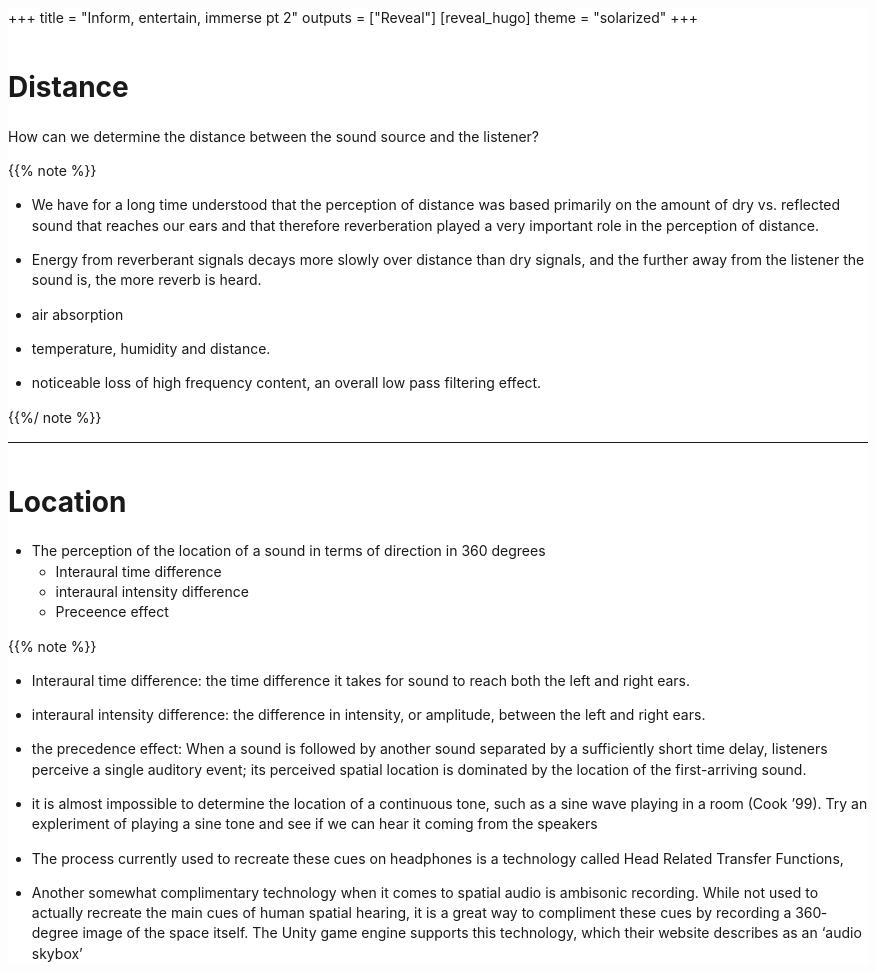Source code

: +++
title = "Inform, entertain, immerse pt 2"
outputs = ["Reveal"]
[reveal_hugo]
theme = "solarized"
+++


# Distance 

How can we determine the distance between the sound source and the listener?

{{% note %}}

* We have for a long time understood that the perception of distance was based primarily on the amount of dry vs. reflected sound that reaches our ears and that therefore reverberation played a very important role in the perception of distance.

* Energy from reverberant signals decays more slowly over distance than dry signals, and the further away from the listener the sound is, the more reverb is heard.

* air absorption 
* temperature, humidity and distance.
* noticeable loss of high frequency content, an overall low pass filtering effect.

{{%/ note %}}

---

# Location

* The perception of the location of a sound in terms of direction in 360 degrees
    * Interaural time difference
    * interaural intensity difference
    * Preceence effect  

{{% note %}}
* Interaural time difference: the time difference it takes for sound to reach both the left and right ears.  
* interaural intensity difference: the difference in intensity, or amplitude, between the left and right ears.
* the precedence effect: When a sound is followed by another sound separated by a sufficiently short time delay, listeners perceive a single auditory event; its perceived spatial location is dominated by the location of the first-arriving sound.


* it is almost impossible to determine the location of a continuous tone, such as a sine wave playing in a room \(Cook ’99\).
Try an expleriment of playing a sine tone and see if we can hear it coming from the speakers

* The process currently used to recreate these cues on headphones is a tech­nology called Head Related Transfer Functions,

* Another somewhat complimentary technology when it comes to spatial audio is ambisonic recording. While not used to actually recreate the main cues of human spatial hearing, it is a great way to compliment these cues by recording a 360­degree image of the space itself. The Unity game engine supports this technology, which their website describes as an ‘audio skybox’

* * *

### TASK REQUIREMENTS
Copy the records above character for character, leaving out the pictures.

### WORKED SOLUTION
Source code

: +++
title = "Inform, entertain, immerse pt 2"
outputs = ["Reveal"]
[reveal_hugo]
theme = "solarized"
+++


# Distance 

How can we determine the distance between the sound source and the listener?

{{% note %}}

* We have for a long time understood that the perception of distance was based primarily on the amount of dry vs. reflected sound that reaches our ears and that therefore reverberation played a very important role in the perception of distance.

* Energy from reverberant signals decays more slowly over distance than dry signals, and the further away from the listener the sound is, the more reverb is heard.

* air absorption 
* temperature, humidity and distance.
* noticeable loss of high frequency content, an overall low pass filtering effect.

{{%/ note %}}

---

# Location

* The perception of the location of a sound in terms of direction in 360 degrees
    * Interaural time difference
    * interaural intensity difference
    * Preceence effect  

{{% note %}}
* Interaural time difference: the time difference it takes for sound to reach both the left and right ears.  
* interaural intensity difference: the difference in intensity, or amplitude, between the left and right ears.
* the precedence effect: When a sound is followed by another sound separated by a sufficiently short time delay, listeners perceive a single auditory event; its perceived spatial location is dominated by the location of the first-arriving sound.


* it is almost impossible to determine the location of a continuous tone, such as a sine wave playing in a room \(Cook ’99\).
Try an expleriment of playing a sine tone and see if we can hear it coming from the speakers

* The process currently used to recreate these cues on headphones is a tech­nology called Head Related Transfer Functions,

* Another somewhat complimentary technology when it comes to spatial audio is ambisonic recording. While not used to actually recreate the main cues of human spatial hearing, it is a great way to compliment these cues by recording a 360­degree image of the space itself. The Unity game engine supports this technology, which their website describes as an ‘audio skybox’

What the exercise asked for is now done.